Saved entries:
=== Section Start ===
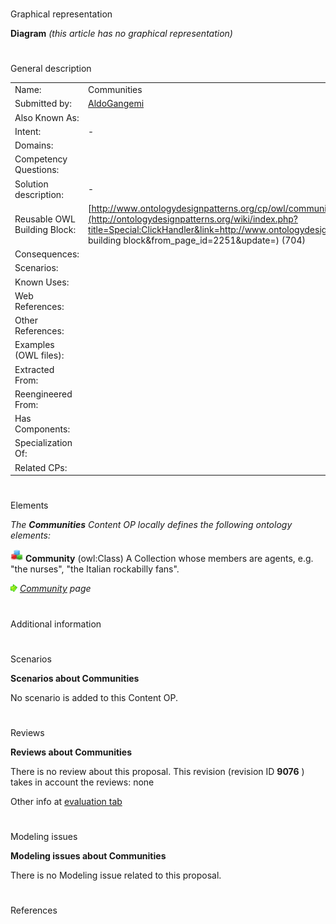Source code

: # 

 Graphical representation



__Diagram__ 
_(this article has no graphical representation)_ 




# 

 General description




|  |  |
| --- | --- |
|  Name:  |  Communities  |
|  Submitted by:  | [AldoGangemi](../User/AldoGangemi "User:AldoGangemi")  |
|  Also Known As:  |  |
|  Intent:  |  -  |
|  Domains:  |  |
|  Competency Questions:  |  |
|  Solution description:  |  -  |
|  Reusable OWL Building Block:  | [http://www.ontologydesignpatterns.org/cp/owl/communities.owl](http://ontologydesignpatterns.org/wiki/index.php?title=Special:ClickHandler&link=http://www.ontologydesignpatterns.org/cp/owl/communities.owl&message=OWL building block&from_page_id=2251&update=)  (704)  |
|  Consequences:  |  |
|  Scenarios:  |  |
|  Known Uses:  |  |
|  Web References:  |  |
|  Other References:  |  |
|  Examples (OWL files):  |  |
|  Extracted From:  |  |
|  Reengineered From:  |  |
|  Has Components:  |  |
|  Specialization Of:  |  |
|  Related CPs:  |  |



  





# 

 Elements



_The
 __Communities__ 
 Content OP locally defines the following ontology elements:_ 





[![Class](public/images/thumb/2/27/Class.gif/20px-Class.gif)](../Image/Class.gif "Class")
__Community__ 
 (owl:Class) A Collection whose members are agents, e.g. "the nurses", "the Italian rockabilly fans".
 
[![](public/images/thumb/8/87/ArrowRight.gif/11px-ArrowRight.gif)](../Image/ArrowRight.gif "ArrowRight.gif")
_[Community](../Submissions/Communities/Community "Submissions:Communities/Community") 
 page_ 


# 

 Additional information



# 

 Scenarios




__Scenarios about Communities__ 


 No scenario is added to this Content OP.
 




# 

 Reviews




__Reviews about Communities__ 


 There is no review about this proposal.
This revision (revision ID
 __9076__ 
 ) takes in account the reviews: none
 



 Other info at
 [evaluation tab](http://ontologydesignpatterns.org/wiki/index.php?title=Submissions:Communities&action=evaluation "http://ontologydesignpatterns.org/wiki/index.php?title=Submissions:Communities&action=evaluation") 





  





# 

 Modeling issues




__Modeling issues about Communities__ 


 There is no Modeling issue related to this proposal.
 




  





# 

 References
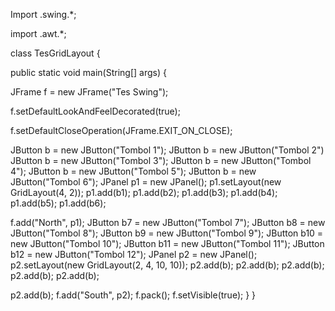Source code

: Import .swing.*;

import .awt.*;

class TesGridLayout {

public static void main(String[] args) {

JFrame f = new JFrame("Tes Swing");

f.setDefaultLookAndFeelDecorated(true);

f.setDefaultCloseOperation(JFrame.EXIT_ON_CLOSE);

JButton b = new JButton("Tombol 1");
JButton b = new JButton("Tombol 2")
JButton b = new JButton("Tombol 3");
JButton b = new JButton("Tombol 4");
JButton b = new JButton("Tombol 5");
JButton b = new JButton("Tombol 6");
JPanel p1 = new JPanel();
p1.setLayout(new GridLayout(4, 2));
p1.add(b1);
p1.add(b2);
p1.add(b3);
p1.add(b4);
p1.add(b5);
p1.add(b6);

f.add("North", p1);
JButton b7 = new JButton("Tombol 7");
JButton b8 = new JButton("Tombol 8");
JButton b9 = new JButton("Tombol 9");
JButton b10 = new JButton("Tombol 10");
JButton b11 = new JButton("Tombol 11");
JButton b12 = new JButton("Tombol 12");
JPanel p2 = new JPanel();
p2.setLayout(new GridLayout(2, 4, 10, 10));
p2.add(b);
p2.add(b);
p2.add(b);
p2.add(b);
p2.add(b);

p2.add(b);
f.add("South", p2);
f.pack();
f.setVisible(true);
}
}
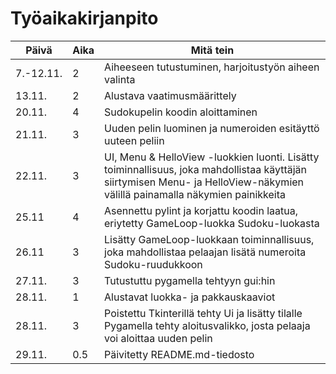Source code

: # Työaikakirjanpito

| Päivä | Aika | Mitä tein |
| ---- | ---- | ---- |
| 7.-12.11. | 2 | Aiheeseen tutustuminen, harjoitustyön aiheen valinta |
| 13.11. | 2 | Alustava vaatimusmäärittely |
| 20.11. | 4 | Sudokupelin koodin aloittaminen |
| 21.11. | 3 | Uuden pelin luominen ja numeroiden esitäyttö uuteen peliin |
| 22.11. | 3 | UI, Menu & HelloView -luokkien luonti. Lisätty toiminnallisuus, joka mahdollistaa käyttäjän siirtymisen Menu- ja HelloView-näkymien välillä painamalla näkymien painikkeita |
| 25.11 | 4 | Asennettu pylint ja korjattu koodin laatua, eriytetty GameLoop-luokka Sudoku-luokasta |
| 26.11 | 3 | Lisätty GameLoop-luokkaan toiminnallisuus, joka mahdollistaa pelaajan lisätä numeroita Sudoku-ruudukkoon |
| 27.11. | 3 | Tutustuttu pygamella tehtyyn gui:hin |
| 28.11. | 1 | Alustavat luokka- ja pakkauskaaviot | 
| 28.11. | 3 | Poistettu Tkinterillä tehty Ui ja lisätty tilalle Pygamella tehty aloitusvalikko, josta pelaaja voi aloittaa uuden pelin |
| 29.11. | 0.5 | Päivitetty README.md-tiedosto |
=== Section End ===
Count the lines above that contain "title" and reply with the figure alone.

2